- Directed by: Kyra Sedgwick; Kevin Bacon;
- Screenplay by: Dan Beers
- Produced by: Kevin Bacon; Kyra Sedgwick; Sosie Bacon; Travis Bacon; Vince Jolivette; Casey Durant; Greg Lauritano; Russell Wayne Groves; Benjamin Fuqua; John Lang;
- Starring: Kevin Bacon; Kyra Sedgwick; Sosie Bacon; Travis Bacon; Liza Koshy; John Carroll Lynch; Jackie Earle Haley; Andrea Savage; Austin Amelio; Scoot McNairy;
- Cinematography: Mac Fisken
- Edited by: Bryan Gaynor
- Music by: Travis Bacon
- Production companies: Mixed Breed Films; Dark Castle Entertainment;
- Distributed by: Variance Films
- Release dates: March 13, 2026 (SXSW); April 23, 2027 (United States);
- Running time: 81 minutes
- Country: United States
- Language: English

= Family Movie =

American comedy horror film

Family Movie is a 2026 American comedy horror film directed by Kyra Sedgwick and Kevin Bacon and written by Dan Beers.

==Cast==
- Kevin Bacon
- Kyra Sedgwick
- Sosie Bacon
- Travis Bacon
- Liza Koshy
- John Carroll Lynch
- Jackie Earle Haley
- Andrea Savage
- Austin Amelio
- Scoot McNairy

==Production==
In November 2024, it was announced that actors Kevin Bacon and Kyra Sedgwick would direct Family Movie, while also starring with their real life children Sosie Bacon and Travis Bacon.
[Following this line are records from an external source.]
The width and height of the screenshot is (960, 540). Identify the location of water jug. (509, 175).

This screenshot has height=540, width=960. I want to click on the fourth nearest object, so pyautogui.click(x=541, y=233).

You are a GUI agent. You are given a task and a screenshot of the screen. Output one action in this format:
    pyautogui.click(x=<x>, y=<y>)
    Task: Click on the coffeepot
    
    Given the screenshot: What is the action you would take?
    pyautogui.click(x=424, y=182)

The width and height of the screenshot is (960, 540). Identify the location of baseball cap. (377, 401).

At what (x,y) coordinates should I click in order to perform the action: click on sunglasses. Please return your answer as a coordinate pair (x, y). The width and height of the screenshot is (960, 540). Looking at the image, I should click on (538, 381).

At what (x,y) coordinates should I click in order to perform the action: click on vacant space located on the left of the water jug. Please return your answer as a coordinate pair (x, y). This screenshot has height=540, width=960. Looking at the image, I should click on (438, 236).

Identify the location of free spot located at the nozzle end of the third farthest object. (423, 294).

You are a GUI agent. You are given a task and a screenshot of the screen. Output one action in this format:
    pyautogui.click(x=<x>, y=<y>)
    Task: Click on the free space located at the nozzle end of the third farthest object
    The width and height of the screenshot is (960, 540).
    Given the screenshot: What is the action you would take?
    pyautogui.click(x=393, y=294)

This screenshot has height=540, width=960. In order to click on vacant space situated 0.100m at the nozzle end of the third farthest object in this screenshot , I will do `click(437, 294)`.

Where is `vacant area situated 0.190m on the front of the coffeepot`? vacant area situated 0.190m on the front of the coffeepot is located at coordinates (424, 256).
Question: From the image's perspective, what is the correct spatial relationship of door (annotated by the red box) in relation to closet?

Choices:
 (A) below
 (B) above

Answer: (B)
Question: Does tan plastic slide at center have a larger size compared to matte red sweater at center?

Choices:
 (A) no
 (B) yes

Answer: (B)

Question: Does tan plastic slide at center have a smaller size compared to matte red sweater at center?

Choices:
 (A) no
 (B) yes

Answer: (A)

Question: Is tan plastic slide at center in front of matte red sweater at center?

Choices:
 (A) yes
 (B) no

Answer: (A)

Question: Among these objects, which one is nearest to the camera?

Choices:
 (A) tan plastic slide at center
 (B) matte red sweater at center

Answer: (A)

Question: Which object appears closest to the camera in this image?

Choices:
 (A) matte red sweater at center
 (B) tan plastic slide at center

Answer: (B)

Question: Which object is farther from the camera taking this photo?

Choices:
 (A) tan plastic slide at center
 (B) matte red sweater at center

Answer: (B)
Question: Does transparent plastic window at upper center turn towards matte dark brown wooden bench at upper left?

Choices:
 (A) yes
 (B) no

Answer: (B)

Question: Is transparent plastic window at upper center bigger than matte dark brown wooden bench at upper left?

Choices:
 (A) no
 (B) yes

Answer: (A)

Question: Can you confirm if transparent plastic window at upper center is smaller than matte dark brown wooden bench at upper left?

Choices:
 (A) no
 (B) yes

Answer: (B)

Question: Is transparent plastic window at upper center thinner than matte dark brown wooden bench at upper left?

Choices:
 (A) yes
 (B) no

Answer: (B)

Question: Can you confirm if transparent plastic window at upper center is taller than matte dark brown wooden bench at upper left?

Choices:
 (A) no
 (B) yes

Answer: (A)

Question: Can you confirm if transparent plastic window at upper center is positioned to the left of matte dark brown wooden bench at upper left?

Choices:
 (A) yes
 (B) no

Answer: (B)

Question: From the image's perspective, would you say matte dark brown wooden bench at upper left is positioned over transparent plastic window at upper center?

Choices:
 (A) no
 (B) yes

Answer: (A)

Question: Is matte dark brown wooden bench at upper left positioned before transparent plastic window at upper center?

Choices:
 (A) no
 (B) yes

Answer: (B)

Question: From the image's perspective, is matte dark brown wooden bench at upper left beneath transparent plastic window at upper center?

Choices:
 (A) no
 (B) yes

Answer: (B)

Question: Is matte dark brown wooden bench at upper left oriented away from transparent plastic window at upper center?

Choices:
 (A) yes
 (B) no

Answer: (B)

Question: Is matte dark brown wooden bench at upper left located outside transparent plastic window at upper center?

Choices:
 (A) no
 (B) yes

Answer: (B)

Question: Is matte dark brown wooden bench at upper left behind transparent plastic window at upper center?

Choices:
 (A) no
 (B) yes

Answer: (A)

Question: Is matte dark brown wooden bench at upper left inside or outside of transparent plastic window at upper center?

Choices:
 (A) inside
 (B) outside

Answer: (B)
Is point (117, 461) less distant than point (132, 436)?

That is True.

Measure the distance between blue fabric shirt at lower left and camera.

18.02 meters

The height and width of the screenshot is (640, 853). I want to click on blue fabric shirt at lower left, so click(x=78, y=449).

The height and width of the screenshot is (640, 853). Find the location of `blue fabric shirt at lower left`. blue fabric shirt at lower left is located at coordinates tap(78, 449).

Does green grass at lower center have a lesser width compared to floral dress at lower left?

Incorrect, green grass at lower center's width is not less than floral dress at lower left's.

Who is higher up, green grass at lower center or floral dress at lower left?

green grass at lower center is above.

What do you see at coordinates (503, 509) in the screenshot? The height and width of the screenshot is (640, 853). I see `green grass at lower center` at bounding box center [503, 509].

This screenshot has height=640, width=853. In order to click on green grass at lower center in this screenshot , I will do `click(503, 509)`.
In January 2026, it was revealed that Liza Koshy, John Carroll Lynch, Jackie Earle Haley, Andrea Savage, Austin Amelio, and Scoot McNairy rounded out the cast.

==Release==
Family Movie premiered at the SXSW on March 13, 2026.

On August 19, 2026 it was announced that Variance Films had acquired theatrical domestic distribution rights for the film with plans to release it on April 23, 2027 with Neon International handling international sales.